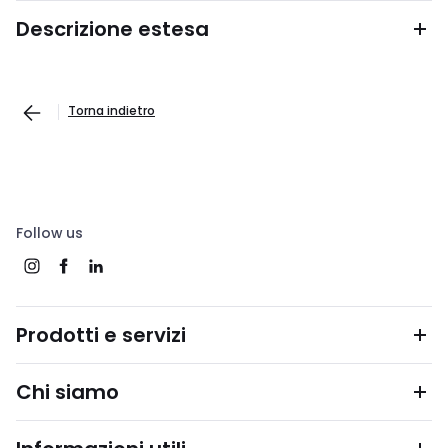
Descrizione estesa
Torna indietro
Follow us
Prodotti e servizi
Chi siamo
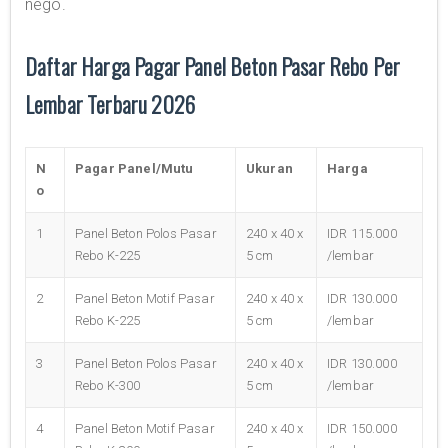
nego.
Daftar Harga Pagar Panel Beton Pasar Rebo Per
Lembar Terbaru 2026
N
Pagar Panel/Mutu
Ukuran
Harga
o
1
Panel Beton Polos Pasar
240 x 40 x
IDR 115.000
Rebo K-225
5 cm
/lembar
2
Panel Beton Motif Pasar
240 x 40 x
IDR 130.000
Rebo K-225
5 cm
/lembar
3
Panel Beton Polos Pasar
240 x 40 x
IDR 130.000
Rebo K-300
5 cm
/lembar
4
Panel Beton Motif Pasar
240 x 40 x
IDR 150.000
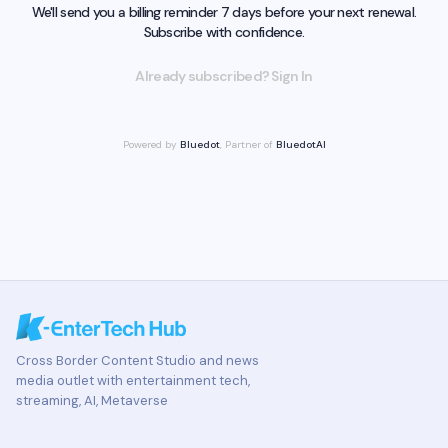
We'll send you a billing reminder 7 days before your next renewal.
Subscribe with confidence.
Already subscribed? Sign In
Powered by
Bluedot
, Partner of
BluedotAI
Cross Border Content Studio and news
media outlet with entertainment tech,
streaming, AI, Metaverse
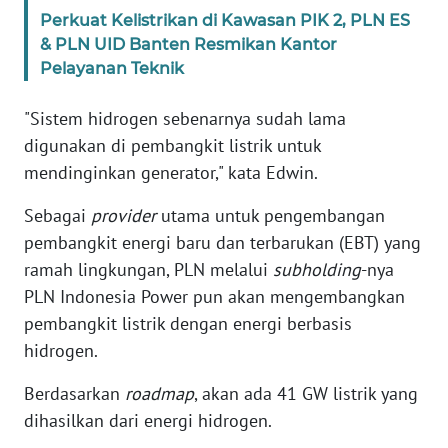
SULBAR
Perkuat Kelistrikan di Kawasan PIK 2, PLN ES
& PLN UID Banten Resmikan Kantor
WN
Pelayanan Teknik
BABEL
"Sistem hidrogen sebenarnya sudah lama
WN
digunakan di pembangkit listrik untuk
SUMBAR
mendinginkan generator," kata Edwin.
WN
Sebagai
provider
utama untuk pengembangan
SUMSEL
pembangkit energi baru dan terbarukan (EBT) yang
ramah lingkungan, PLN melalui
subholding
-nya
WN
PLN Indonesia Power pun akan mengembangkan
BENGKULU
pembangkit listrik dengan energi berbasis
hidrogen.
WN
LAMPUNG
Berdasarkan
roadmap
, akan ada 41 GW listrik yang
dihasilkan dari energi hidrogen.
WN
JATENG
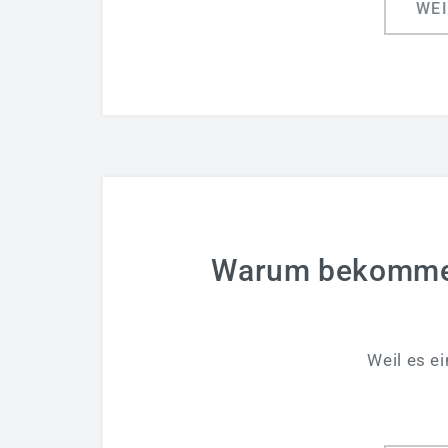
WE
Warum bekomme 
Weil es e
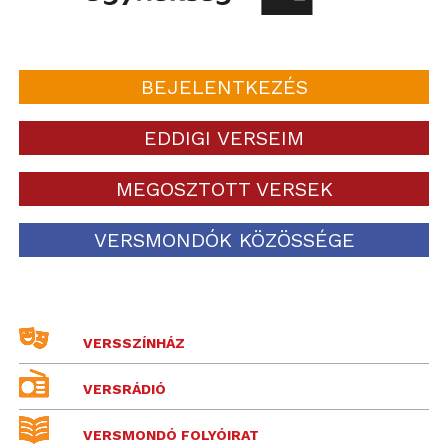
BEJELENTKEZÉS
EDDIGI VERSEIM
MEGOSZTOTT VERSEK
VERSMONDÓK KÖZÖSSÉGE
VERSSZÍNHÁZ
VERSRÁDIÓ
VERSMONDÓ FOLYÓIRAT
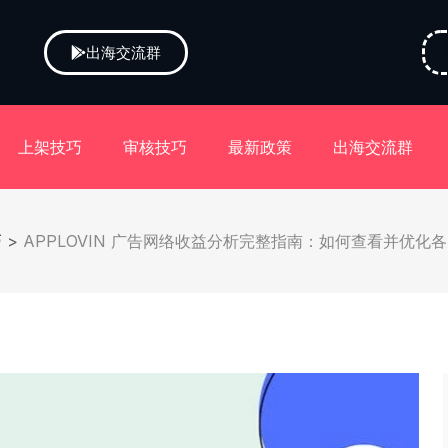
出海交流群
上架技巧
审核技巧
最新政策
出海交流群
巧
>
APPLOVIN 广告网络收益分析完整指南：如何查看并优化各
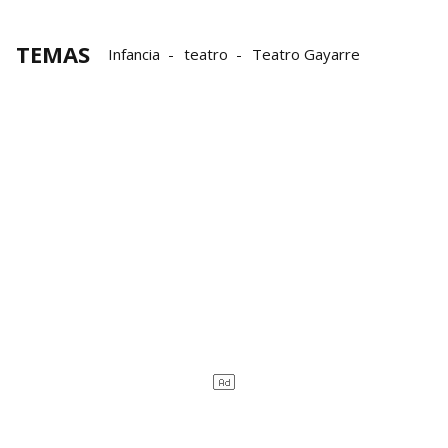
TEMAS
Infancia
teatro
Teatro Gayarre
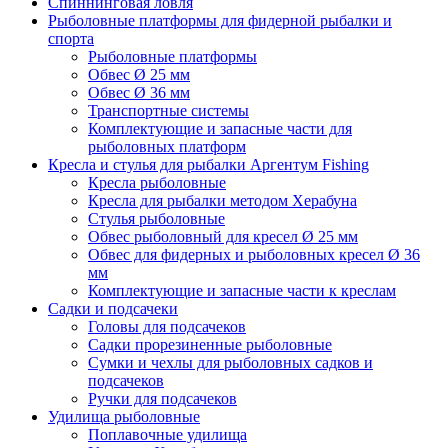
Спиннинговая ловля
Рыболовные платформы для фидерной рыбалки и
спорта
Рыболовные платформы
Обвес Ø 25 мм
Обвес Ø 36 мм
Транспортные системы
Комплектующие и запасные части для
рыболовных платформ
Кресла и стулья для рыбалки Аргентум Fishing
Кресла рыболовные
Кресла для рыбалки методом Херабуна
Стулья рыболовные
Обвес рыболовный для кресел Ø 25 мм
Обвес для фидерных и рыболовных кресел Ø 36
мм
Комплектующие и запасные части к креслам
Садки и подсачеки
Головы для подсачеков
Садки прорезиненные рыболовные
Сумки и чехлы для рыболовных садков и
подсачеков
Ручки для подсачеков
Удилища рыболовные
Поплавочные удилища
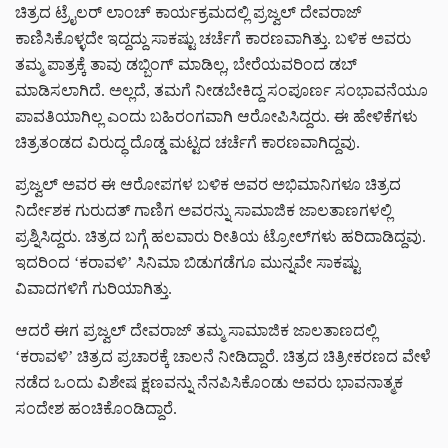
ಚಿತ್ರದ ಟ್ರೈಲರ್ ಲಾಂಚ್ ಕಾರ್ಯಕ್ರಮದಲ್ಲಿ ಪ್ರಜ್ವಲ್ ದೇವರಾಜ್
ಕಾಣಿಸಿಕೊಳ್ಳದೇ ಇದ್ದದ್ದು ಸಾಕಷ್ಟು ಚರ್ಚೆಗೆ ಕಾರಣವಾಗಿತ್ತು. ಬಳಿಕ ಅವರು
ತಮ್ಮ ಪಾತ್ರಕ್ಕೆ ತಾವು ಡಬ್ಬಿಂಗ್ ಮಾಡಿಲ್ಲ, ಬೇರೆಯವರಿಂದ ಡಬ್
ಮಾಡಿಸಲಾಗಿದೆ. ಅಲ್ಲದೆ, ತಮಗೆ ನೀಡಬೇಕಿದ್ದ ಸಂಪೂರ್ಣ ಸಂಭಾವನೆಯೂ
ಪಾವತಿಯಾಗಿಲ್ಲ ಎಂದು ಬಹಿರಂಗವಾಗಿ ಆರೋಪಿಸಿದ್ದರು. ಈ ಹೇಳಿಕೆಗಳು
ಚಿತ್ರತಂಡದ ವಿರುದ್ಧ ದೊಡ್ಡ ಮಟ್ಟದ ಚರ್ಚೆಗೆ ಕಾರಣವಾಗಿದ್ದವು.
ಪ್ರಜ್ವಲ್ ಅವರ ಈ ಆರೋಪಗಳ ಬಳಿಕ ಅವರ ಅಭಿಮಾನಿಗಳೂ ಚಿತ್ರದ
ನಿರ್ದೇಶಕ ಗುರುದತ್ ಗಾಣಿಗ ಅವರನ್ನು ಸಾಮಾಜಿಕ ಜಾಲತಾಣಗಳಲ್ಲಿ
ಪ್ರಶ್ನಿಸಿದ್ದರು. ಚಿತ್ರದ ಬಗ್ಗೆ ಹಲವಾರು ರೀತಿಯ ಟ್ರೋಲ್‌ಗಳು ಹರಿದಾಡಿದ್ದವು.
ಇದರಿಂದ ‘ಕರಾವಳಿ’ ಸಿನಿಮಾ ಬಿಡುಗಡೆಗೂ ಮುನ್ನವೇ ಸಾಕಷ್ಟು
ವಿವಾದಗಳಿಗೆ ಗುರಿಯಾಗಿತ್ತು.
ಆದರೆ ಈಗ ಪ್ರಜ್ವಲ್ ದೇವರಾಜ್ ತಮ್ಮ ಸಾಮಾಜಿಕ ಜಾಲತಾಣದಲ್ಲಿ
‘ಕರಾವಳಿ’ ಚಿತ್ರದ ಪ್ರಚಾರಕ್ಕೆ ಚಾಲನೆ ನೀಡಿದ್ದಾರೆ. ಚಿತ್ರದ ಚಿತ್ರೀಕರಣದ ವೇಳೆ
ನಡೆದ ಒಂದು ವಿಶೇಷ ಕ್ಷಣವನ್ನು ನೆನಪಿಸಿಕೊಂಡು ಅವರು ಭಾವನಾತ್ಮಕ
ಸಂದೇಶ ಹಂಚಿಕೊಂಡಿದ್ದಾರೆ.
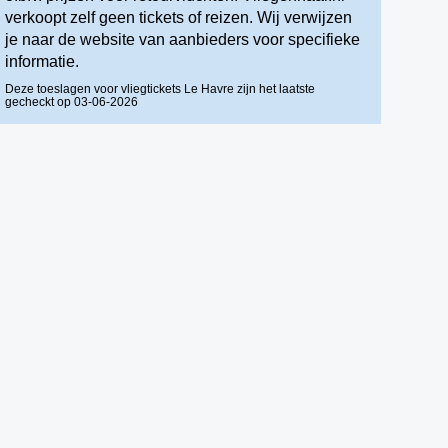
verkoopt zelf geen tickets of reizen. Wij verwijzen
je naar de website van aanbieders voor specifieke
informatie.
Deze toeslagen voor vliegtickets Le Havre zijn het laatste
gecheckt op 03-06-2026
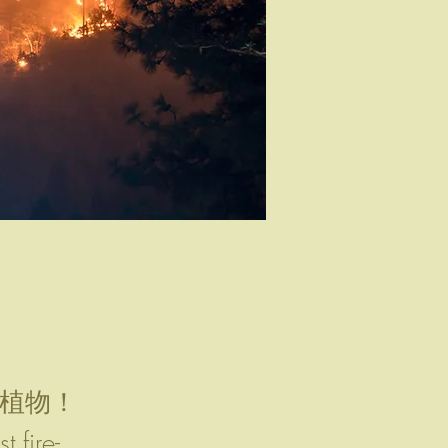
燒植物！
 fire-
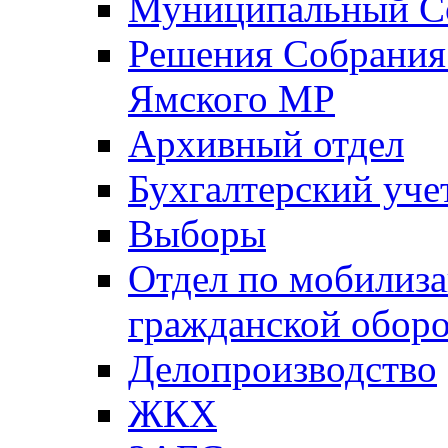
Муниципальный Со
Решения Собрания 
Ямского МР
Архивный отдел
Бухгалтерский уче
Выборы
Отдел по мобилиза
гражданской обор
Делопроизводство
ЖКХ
################
What is being asked
In the material above, find each line that contains the word "рыбалки", and select it.

Your solution
Рыболовные платформы для фидерной рыбалки и
Кресла и стулья для рыбалки Аргентум Fishing
Кресла для рыбалки методом Херабуна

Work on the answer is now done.